Write what comes next in the forum thread below about a trip to Amalfi and Pompeii, picking up after its final reply.
═════ Page ═════
Here is an evening view from our hotel room balcony.


The first night, we ate at a great down-home place high in the hills, Ristorante da Costantino, where we had a wonderful meal with awesome home-made pasta and were entertained by stories from the owner. Instead of vanilla rum, in this region, we get a cold bottle of Limoncello and frosty shot glasses.

This stuff is addicting!

We visited Amalfi the next day. I was very impressed by the Sant'Andrea Duomo


with its incredible works of art. You should absolutely not miss the museum and crypt

which supposedly contains the remains of Saint Andrew.

Pompeii next.

----------


## MIke R

you re going to love Pompei....the ruins from Vesuvious are remarkable.....I have a quiz question for you...tell me how you can figure out which building was the brothel..and there IS a way....
═════ Record list ═════
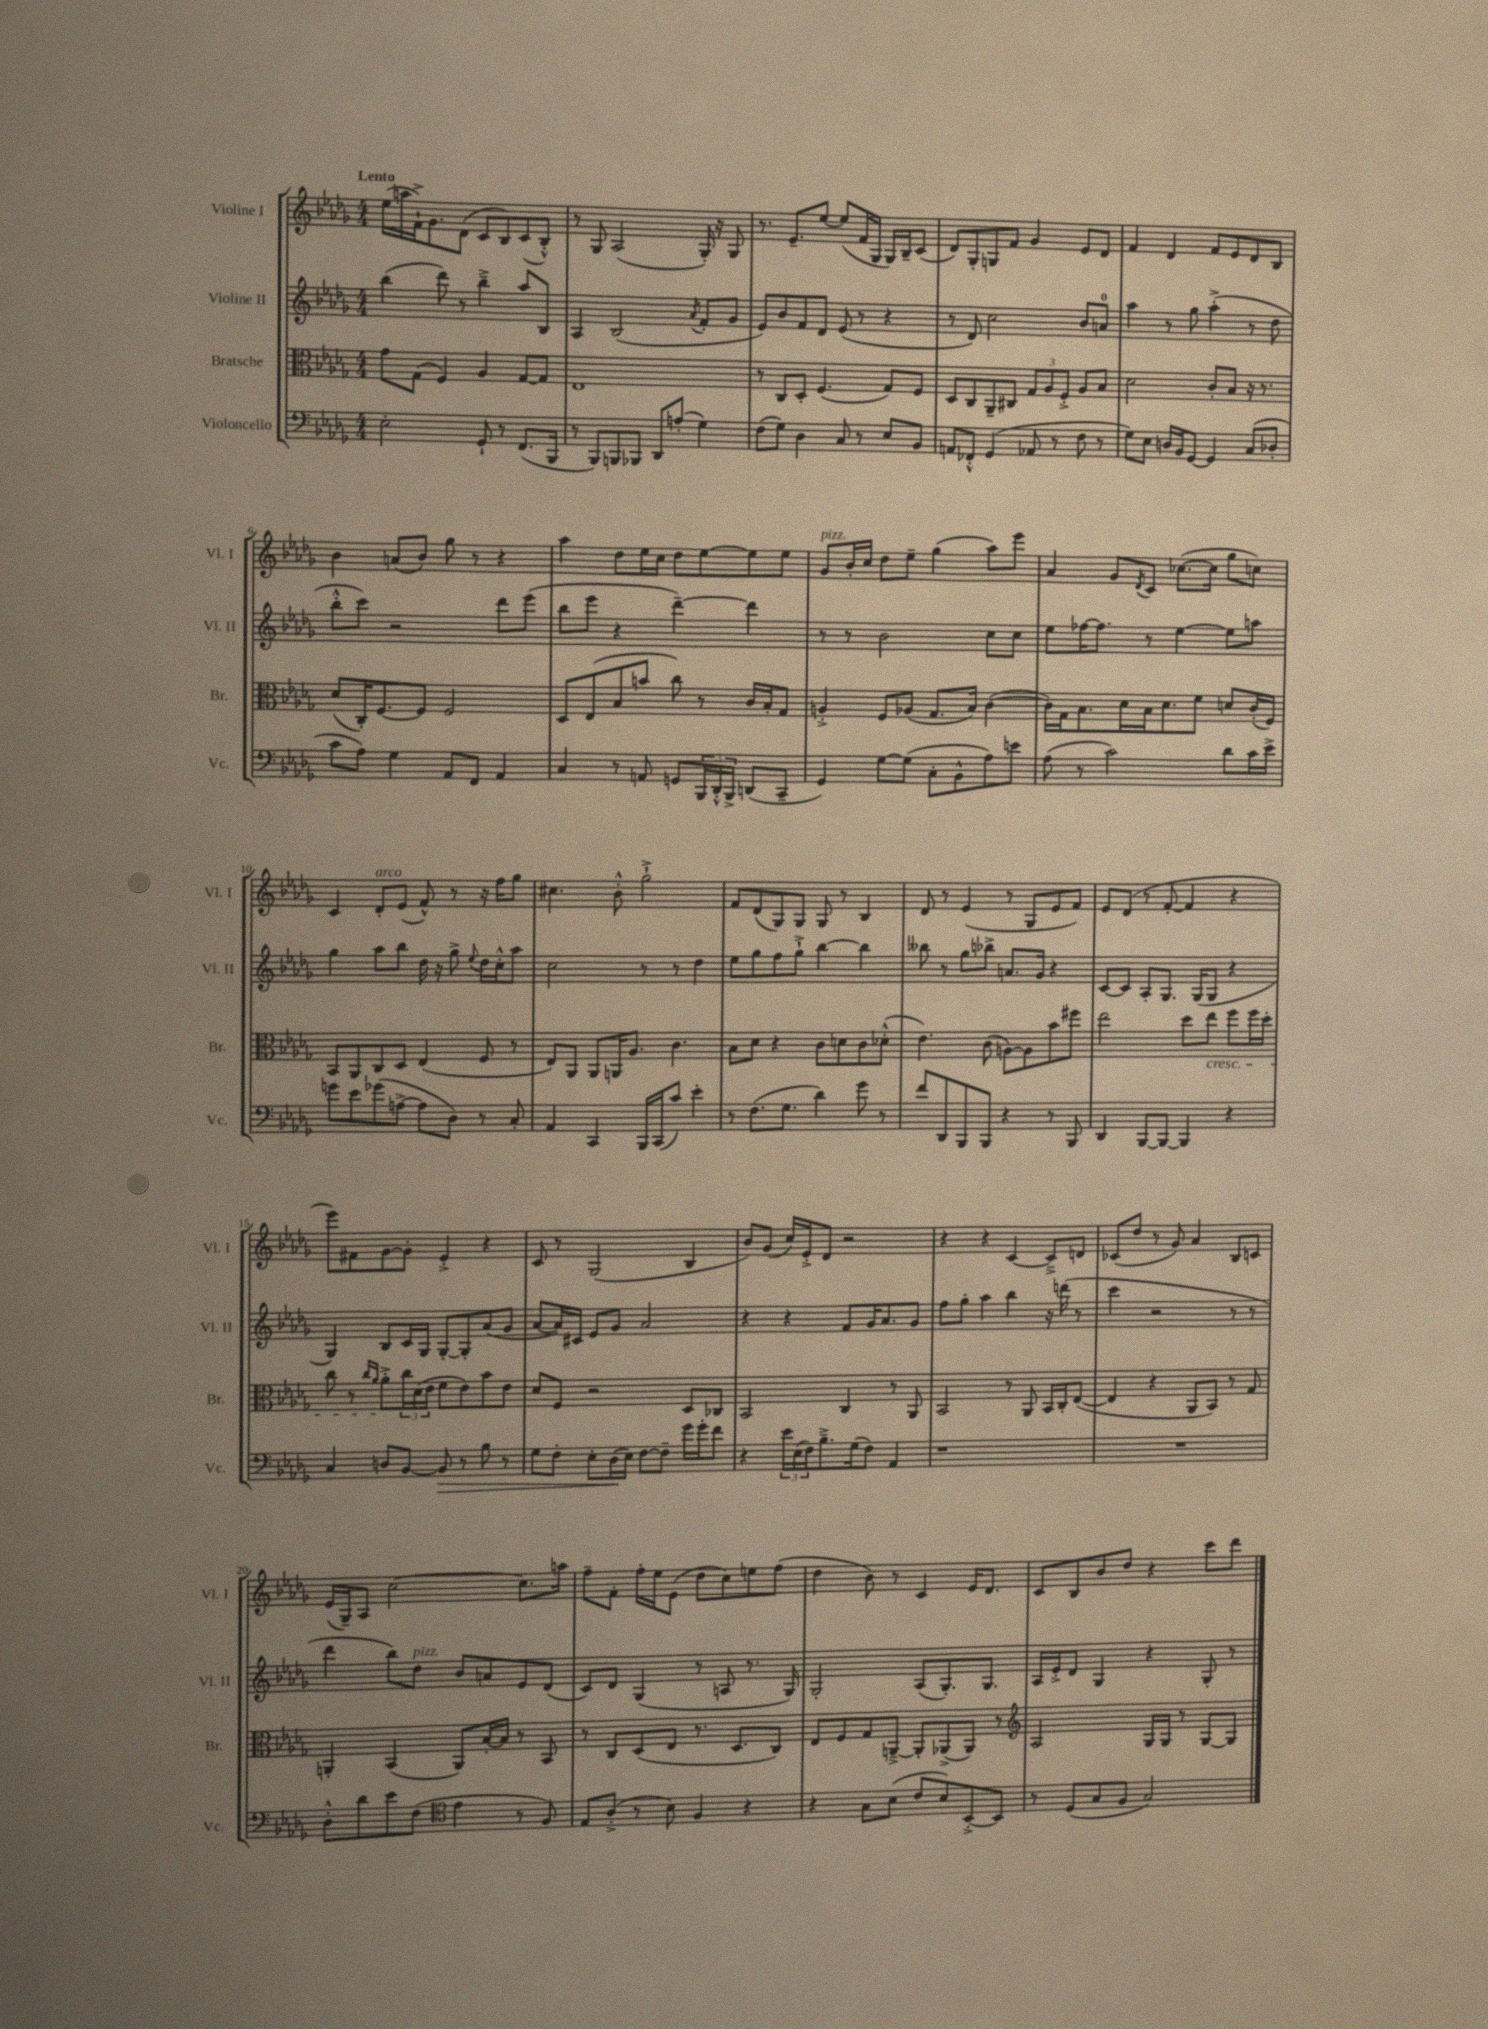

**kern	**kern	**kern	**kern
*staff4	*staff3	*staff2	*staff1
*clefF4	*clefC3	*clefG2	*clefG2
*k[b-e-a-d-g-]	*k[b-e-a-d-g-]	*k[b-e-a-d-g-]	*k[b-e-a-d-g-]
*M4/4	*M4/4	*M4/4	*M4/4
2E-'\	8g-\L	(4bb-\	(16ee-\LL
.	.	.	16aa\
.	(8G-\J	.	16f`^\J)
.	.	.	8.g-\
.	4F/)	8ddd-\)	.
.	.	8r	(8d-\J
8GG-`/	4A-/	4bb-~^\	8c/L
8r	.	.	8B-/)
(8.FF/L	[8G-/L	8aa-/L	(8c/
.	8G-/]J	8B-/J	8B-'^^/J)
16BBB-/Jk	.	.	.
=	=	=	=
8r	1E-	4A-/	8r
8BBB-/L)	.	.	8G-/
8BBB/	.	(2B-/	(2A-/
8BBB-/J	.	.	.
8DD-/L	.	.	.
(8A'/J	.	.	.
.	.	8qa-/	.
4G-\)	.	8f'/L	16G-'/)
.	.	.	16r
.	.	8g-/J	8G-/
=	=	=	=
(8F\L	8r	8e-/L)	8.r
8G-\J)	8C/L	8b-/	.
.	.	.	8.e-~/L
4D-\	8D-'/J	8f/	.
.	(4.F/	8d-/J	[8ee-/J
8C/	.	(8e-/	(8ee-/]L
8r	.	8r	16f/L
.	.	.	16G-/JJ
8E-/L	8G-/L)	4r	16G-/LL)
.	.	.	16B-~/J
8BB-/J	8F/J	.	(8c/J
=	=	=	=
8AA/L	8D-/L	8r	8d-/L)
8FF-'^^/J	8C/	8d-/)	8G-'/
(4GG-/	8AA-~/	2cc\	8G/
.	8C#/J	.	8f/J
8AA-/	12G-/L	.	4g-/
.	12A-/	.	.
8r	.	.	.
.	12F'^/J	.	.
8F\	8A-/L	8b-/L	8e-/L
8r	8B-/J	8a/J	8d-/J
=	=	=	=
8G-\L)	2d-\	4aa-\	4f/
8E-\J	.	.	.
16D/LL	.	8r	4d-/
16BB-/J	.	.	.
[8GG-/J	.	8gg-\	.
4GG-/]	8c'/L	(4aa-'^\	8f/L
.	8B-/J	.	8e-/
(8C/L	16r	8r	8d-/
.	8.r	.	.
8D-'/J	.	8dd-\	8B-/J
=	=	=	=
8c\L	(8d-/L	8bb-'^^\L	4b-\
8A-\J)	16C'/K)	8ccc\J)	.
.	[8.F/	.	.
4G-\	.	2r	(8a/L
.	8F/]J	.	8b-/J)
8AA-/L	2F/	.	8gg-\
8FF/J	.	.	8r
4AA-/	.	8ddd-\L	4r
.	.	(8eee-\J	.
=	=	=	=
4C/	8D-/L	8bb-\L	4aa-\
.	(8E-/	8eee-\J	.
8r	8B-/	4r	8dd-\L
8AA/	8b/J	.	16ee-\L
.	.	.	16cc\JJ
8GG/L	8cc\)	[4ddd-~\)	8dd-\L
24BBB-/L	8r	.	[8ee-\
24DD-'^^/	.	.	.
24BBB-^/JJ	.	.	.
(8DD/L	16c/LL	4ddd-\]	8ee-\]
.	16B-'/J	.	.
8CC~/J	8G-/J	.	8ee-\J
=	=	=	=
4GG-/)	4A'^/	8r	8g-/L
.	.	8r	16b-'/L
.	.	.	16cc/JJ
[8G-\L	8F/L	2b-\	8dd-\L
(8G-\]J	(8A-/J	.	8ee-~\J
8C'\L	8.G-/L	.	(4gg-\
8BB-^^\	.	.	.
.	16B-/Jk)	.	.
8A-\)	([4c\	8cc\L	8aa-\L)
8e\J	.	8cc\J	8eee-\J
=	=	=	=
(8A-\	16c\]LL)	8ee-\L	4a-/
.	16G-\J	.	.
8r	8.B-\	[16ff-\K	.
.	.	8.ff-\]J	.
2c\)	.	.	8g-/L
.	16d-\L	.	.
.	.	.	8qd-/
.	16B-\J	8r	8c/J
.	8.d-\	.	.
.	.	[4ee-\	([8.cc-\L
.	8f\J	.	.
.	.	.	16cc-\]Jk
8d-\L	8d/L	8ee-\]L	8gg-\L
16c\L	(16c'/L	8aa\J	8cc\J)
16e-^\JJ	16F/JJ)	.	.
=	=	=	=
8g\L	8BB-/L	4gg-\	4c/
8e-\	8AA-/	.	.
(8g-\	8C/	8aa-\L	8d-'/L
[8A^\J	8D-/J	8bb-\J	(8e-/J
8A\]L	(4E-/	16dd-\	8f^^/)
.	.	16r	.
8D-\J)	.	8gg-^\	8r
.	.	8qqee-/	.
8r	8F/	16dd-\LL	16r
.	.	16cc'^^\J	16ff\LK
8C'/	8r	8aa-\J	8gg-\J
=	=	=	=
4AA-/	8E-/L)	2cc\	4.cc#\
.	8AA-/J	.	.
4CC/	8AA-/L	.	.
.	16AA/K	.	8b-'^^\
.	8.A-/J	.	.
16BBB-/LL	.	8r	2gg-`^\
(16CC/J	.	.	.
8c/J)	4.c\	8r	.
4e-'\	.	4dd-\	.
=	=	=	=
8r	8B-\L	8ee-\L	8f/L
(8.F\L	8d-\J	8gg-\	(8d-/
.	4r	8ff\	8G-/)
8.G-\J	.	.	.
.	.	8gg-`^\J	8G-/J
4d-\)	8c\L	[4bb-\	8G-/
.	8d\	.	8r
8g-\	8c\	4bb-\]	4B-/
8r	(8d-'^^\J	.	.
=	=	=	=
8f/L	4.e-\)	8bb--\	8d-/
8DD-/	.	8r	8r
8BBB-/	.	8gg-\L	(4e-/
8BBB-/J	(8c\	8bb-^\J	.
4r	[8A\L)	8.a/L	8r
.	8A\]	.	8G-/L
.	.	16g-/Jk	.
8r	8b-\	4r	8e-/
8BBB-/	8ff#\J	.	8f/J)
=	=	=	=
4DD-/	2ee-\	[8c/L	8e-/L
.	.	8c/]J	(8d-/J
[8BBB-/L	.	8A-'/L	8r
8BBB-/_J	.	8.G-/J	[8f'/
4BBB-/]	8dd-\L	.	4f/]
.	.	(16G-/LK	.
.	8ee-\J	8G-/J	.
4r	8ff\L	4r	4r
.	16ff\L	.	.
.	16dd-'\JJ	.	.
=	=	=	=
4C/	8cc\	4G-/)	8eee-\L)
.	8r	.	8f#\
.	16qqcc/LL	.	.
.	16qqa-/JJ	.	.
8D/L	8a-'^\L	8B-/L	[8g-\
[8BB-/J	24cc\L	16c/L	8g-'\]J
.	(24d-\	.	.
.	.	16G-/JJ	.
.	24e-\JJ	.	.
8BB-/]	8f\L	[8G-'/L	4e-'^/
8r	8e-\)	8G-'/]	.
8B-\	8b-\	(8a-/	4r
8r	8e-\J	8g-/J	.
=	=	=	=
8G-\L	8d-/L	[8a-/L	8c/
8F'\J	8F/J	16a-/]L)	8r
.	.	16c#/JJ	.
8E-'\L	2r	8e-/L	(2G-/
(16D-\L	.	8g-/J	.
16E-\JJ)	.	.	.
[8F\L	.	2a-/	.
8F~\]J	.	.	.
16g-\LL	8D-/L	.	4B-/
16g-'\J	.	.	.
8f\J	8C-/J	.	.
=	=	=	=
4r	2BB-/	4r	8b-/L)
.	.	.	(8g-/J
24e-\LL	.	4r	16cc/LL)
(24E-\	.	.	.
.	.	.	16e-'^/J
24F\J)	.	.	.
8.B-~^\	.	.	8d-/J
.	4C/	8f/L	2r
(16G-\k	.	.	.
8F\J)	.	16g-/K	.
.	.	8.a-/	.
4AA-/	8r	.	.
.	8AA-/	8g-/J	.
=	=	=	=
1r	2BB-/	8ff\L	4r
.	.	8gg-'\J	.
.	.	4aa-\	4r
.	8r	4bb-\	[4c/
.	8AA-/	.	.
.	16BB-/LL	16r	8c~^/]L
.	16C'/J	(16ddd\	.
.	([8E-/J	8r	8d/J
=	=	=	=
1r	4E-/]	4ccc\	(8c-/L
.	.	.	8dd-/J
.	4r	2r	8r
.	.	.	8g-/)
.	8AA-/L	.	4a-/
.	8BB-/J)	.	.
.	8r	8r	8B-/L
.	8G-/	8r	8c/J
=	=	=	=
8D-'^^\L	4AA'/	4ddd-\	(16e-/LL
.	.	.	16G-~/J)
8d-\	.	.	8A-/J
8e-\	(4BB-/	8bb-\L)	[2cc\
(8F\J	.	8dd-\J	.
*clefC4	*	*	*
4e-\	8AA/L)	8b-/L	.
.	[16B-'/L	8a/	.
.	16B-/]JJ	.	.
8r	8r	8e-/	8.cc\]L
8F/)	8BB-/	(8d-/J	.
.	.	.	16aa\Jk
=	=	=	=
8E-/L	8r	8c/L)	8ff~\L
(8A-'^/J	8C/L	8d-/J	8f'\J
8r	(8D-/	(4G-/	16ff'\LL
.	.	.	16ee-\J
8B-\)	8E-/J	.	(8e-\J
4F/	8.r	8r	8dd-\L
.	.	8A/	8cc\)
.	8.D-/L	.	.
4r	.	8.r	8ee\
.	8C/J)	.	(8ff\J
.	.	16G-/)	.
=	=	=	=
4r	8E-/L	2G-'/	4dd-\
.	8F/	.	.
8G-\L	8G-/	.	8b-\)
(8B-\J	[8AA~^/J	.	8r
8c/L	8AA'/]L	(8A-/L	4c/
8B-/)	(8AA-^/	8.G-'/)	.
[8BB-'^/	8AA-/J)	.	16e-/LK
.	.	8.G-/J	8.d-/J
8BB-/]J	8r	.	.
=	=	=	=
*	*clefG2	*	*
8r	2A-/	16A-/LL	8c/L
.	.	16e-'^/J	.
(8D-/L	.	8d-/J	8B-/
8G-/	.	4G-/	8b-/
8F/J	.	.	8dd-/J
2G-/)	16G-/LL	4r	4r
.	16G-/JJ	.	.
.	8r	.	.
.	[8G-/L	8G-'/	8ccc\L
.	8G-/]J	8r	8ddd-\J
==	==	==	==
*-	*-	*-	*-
═════
▶ **Answer to this problem**:
and the north south thing is very much alive and well...when my mother speaks her Sicilian dialect north of Naples, she is often looked upon like some kind of trailer trash freak...and Sicilian  was her first language so she is beyond fluent...no differently than some New Yorkers would react to a hard core Mississippi accent

----------


## JoshA

Mike, I am in Virginia but am organizing my pictures and recollections in stages. There is a lot of stuff to go through and yes, we loved both Pompeii and especially the brothel. Most popular exhibit it seems.

----------


## amyb

Limoncello is a darn good alternate after dinner treat!

Enjoy Pompeii-a high light. Amazing that they are still uncovering new sites there.

----------


## GramChop

mmm....stunning!  i saw my positano hotel in your photograph, josh....great memories!!

i can't wait to see pompeii through your eyes!

did you happen to make it to ravello?  villa cimbrone, by chance?

----------


## JoshA

GC: We did get to Ravello. I thought we should have stayed there. We visited Villa Rufolo (Wow!) and glanced at Cimbrone. Will get to those photos soon. Breathtaking views and gardens. Our hotel in Positano is the yellow one in the foreground of the first picture - the Marincanto. Was that yours as well?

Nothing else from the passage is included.